Sunday, 8 March 2009

International Women's Day / Journée de la Femme

Today it's International Women's Day and I want to celebrate women who garden.  There are well-known women gardeners such as Vita Sackville-West, who created a beautiful garden at Sissinghurst in the south of England, and Gertrude Jekyll, who collaborated with the architect Edwin Lutyens and designed gardens for members of the Arts and Craft movement in nineteenth-century England.  But these women, talented as they were, were privileged and well-off.

C'est la Journée de la Femme et je voudrai fêter les femmes qui jardinent.  Les jardinières fameuses, comme Vita Sackville-West et Gertrude Jekyll étaient privilégiées et riche, même si elles étaient douées.

Ever since human beings stopped being hunter-gatherers, settled down and began to develop horticulture, women have gardened.  They have grown fruit and vegetables so that their families would have food.  They are unrecognised but important, supporting their families and communities and passing on knowledge of plants to the next generation.
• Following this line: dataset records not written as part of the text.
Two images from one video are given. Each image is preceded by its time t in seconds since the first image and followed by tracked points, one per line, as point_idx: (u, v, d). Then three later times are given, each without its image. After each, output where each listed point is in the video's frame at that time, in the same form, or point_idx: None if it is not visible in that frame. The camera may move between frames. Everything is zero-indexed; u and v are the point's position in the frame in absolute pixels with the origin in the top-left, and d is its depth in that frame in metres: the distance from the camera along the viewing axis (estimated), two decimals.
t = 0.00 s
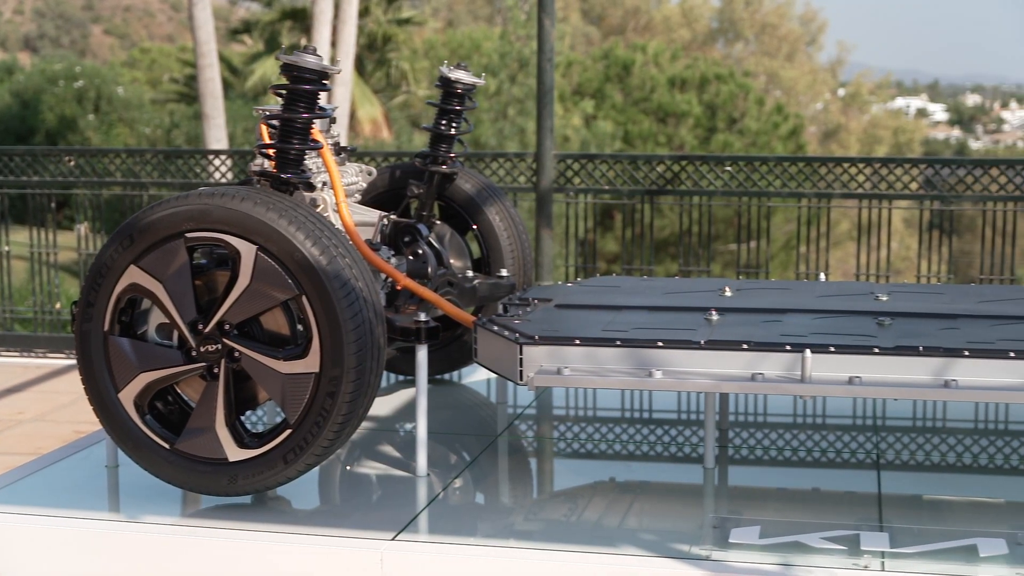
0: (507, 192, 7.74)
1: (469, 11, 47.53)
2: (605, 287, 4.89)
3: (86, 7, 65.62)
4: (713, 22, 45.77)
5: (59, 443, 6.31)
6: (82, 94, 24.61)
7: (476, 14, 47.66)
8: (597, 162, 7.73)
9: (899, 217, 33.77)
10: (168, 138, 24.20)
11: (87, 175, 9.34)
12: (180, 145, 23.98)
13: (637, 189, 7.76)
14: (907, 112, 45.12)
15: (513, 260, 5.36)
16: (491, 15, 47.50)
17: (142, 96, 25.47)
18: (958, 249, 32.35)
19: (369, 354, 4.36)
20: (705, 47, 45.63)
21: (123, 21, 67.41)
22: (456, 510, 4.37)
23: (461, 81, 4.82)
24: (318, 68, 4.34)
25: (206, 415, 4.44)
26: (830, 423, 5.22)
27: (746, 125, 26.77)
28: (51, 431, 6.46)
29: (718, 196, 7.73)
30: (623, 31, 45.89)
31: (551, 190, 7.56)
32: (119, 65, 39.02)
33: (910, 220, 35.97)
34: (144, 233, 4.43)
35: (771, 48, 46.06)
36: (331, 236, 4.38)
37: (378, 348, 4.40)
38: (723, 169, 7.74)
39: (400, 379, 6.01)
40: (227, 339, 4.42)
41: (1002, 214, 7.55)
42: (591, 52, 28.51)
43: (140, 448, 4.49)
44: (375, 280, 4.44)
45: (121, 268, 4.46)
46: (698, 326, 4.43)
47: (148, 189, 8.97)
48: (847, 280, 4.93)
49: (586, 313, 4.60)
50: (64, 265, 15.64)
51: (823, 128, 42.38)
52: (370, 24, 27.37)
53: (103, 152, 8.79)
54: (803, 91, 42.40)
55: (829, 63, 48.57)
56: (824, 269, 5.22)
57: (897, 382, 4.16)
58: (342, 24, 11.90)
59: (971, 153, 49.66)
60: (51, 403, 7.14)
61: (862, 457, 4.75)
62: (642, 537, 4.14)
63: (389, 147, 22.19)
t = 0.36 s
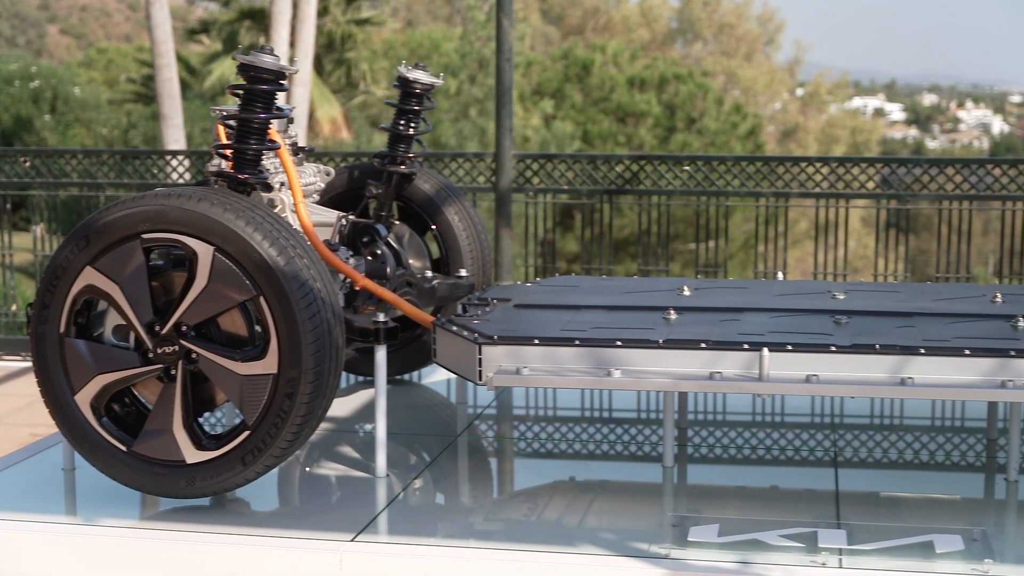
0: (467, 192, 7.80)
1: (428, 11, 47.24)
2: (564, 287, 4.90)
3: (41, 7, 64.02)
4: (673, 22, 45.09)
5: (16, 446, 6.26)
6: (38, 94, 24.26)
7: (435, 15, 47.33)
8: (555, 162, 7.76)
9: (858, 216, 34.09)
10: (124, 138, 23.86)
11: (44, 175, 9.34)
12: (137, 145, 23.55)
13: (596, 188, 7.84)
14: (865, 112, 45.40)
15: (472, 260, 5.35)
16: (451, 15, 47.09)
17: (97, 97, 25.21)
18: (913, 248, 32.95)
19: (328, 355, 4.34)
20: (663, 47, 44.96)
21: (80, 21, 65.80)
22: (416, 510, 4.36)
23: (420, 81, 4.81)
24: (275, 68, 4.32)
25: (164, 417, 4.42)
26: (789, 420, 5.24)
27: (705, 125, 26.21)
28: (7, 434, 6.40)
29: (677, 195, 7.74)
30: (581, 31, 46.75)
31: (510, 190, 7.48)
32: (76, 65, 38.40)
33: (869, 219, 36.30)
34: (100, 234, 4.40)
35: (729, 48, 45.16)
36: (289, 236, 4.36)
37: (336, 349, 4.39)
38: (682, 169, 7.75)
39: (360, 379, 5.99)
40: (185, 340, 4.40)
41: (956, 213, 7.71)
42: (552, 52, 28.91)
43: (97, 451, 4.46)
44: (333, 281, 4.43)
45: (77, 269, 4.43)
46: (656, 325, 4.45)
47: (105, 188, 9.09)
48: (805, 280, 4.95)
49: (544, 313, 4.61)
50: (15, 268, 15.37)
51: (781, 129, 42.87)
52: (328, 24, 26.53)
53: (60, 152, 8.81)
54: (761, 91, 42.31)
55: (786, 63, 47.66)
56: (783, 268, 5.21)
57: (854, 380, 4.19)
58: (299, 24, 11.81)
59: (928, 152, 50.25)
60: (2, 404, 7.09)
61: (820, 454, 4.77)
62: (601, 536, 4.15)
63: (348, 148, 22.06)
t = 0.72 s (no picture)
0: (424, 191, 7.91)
1: (385, 12, 46.96)
2: (521, 288, 4.91)
3: None
4: (630, 21, 44.88)
5: None
6: None
7: (391, 15, 47.05)
8: (513, 161, 7.83)
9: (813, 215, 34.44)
10: (78, 139, 23.02)
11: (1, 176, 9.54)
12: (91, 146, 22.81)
13: (552, 189, 7.95)
14: (820, 112, 45.60)
15: (429, 260, 5.33)
16: (408, 15, 46.63)
17: (50, 96, 24.33)
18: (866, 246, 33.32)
19: (283, 356, 4.33)
20: (621, 47, 44.86)
21: (32, 20, 63.63)
22: (374, 511, 4.36)
23: (375, 81, 4.81)
24: (229, 68, 4.30)
25: (118, 420, 4.40)
26: (745, 419, 5.26)
27: (662, 125, 25.82)
28: None
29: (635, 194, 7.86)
30: (539, 31, 46.04)
31: (467, 189, 7.52)
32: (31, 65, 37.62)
33: (825, 218, 36.60)
34: (53, 235, 4.36)
35: (685, 47, 45.09)
36: (244, 237, 4.34)
37: (292, 350, 4.37)
38: (639, 168, 7.85)
39: (317, 381, 5.96)
40: (139, 342, 4.37)
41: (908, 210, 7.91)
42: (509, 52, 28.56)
43: (51, 454, 4.43)
44: (289, 281, 4.41)
45: (30, 271, 4.40)
46: (612, 325, 4.46)
47: (60, 187, 9.33)
48: (761, 278, 4.98)
49: (500, 313, 4.61)
50: None
51: (738, 128, 42.68)
52: (285, 24, 26.03)
53: (15, 153, 8.93)
54: (717, 91, 41.91)
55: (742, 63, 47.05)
56: (738, 267, 5.21)
57: (809, 378, 4.20)
58: (257, 23, 11.77)
59: (882, 152, 50.91)
60: None
61: (776, 452, 4.79)
62: (559, 535, 4.15)
63: (308, 149, 21.86)
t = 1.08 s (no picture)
0: (383, 191, 7.95)
1: (343, 11, 43.23)
2: (480, 288, 4.92)
3: None
4: (589, 22, 42.64)
5: None
6: None
7: (350, 14, 43.38)
8: (471, 161, 7.80)
9: (771, 213, 34.73)
10: (35, 141, 21.09)
11: None
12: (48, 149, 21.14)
13: (512, 190, 7.86)
14: (778, 112, 45.37)
15: (388, 260, 5.33)
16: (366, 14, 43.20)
17: (6, 95, 22.41)
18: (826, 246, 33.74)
19: (241, 357, 4.30)
20: (580, 47, 42.68)
21: None
22: (332, 511, 4.35)
23: (333, 81, 4.81)
24: (184, 68, 4.28)
25: (73, 423, 4.37)
26: (705, 417, 5.27)
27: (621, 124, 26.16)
28: None
29: (593, 193, 7.79)
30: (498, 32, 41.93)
31: (426, 189, 7.64)
32: None
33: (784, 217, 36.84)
34: (7, 237, 4.33)
35: (645, 48, 43.28)
36: (200, 238, 4.31)
37: (249, 351, 4.35)
38: (598, 169, 7.83)
39: (275, 382, 5.94)
40: (95, 344, 4.35)
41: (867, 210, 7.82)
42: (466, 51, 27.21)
43: (5, 458, 4.40)
44: (246, 283, 4.39)
45: None
46: (570, 324, 4.47)
47: (15, 190, 9.27)
48: (718, 278, 5.02)
49: (459, 313, 4.61)
50: None
51: (697, 128, 41.92)
52: (241, 24, 23.00)
53: None
54: (677, 91, 40.80)
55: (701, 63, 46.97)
56: (697, 266, 5.28)
57: (767, 377, 4.21)
58: (213, 23, 11.78)
59: (839, 151, 51.44)
60: None
61: (735, 451, 4.81)
62: (518, 535, 4.15)
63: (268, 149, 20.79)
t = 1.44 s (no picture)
0: (340, 192, 7.90)
1: (299, 10, 41.16)
2: (437, 288, 4.92)
3: None
4: (546, 22, 41.69)
5: None
6: None
7: (307, 14, 41.24)
8: (428, 161, 7.74)
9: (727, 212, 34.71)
10: None
11: None
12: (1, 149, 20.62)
13: (469, 189, 7.79)
14: (734, 112, 44.75)
15: (345, 260, 5.31)
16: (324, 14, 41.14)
17: None
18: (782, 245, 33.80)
19: (196, 359, 4.28)
20: (537, 47, 41.72)
21: None
22: (290, 514, 4.33)
23: (288, 81, 4.81)
24: (138, 68, 4.26)
25: (27, 425, 4.33)
26: (662, 416, 5.29)
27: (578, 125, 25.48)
28: None
29: (551, 193, 7.66)
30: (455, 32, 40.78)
31: (383, 188, 7.52)
32: None
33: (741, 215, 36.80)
34: None
35: (602, 48, 42.26)
36: (154, 238, 4.29)
37: (205, 352, 4.33)
38: (554, 168, 7.77)
39: (232, 383, 5.91)
40: (49, 346, 4.31)
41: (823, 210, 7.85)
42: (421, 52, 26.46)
43: None
44: (201, 284, 4.37)
45: None
46: (528, 325, 4.48)
47: None
48: (674, 277, 5.04)
49: (416, 314, 4.62)
50: None
51: (655, 128, 41.94)
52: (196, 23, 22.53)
53: None
54: (635, 91, 40.60)
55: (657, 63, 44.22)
56: (653, 266, 5.29)
57: (723, 376, 4.23)
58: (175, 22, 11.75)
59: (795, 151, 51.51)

Depuis que les humains ne sont plus des chasseurs-cueilleurs, les femmes jardinent.  Elles cultivent les fruits et les légumes pour que leurs familles puissent manger.  Elles sont inconnues mais importantes.

One of my early garden role models was my grandmother.  After a hard working life, finally in her sixties she owned her own house and garden in rural west Wales.  The land was high above sea-level and the climate was cold and damp, but she loved vegetables, so she grew them.  She was a vegetarian before it was fashionable and very eccentric, but decades later many of her neighbours still remember her gardening and her knowledge of healing plants.

Ma grandmère, végétarienne avant le mot et très excentrique, était mon premier modèle à émuler.  Elle cultivait son jardin au climat froid et humide de l'ouest du pays de Galles et ses voisins se souviennent toujours sa connaissance des plantes curatifs.

grandma 1968_1 My childhood memories of my grandmother's garden are of picking peas and gooseberries and eating them straight from the plant, the delicious tiny carrots she would cook for us and her rhubarb plant which was well-known in the area for its vigour.

One of the poems in my sequence based on her life, published as In Sight of the Sea, celebrates

her last years spent coaxing

from the stony ground rows of beans

and peas, the rhubarb plant famed

for its strength, seeing the future

beyond her, planting the Mediterranean

pines of her memory.

                      'A House of her Own'

All over the world women grow food, unnoticed and unrewarded except by their families, in difficult climates, in poverty and in challenging or dangerous political and social conditions.  In South Africa, in a 'revolution fuelled by organic vegetables', women are cultivating community food gardens, like the one at Gugulethu described by Helen Kilbey in this article on allAfrica.com, and they find the experience empowering.  In Rawfi in Niger women grow cabbages, onions and carrots in the plot shown in this video:

And water the plot ...

After seeing this clip, we'll all appreciate our running water, taps and hose pipes more.

Happy Women's Day!

2 comments:

Tatyana@MySecretGarden said...

Thanks for this post! I used to celebrate 8th of March when lived in Russia. Sadly, very few people know about this day here in the U.S.

chaiselongue said...

What a pity International Women's Day isn't celebrated in the US.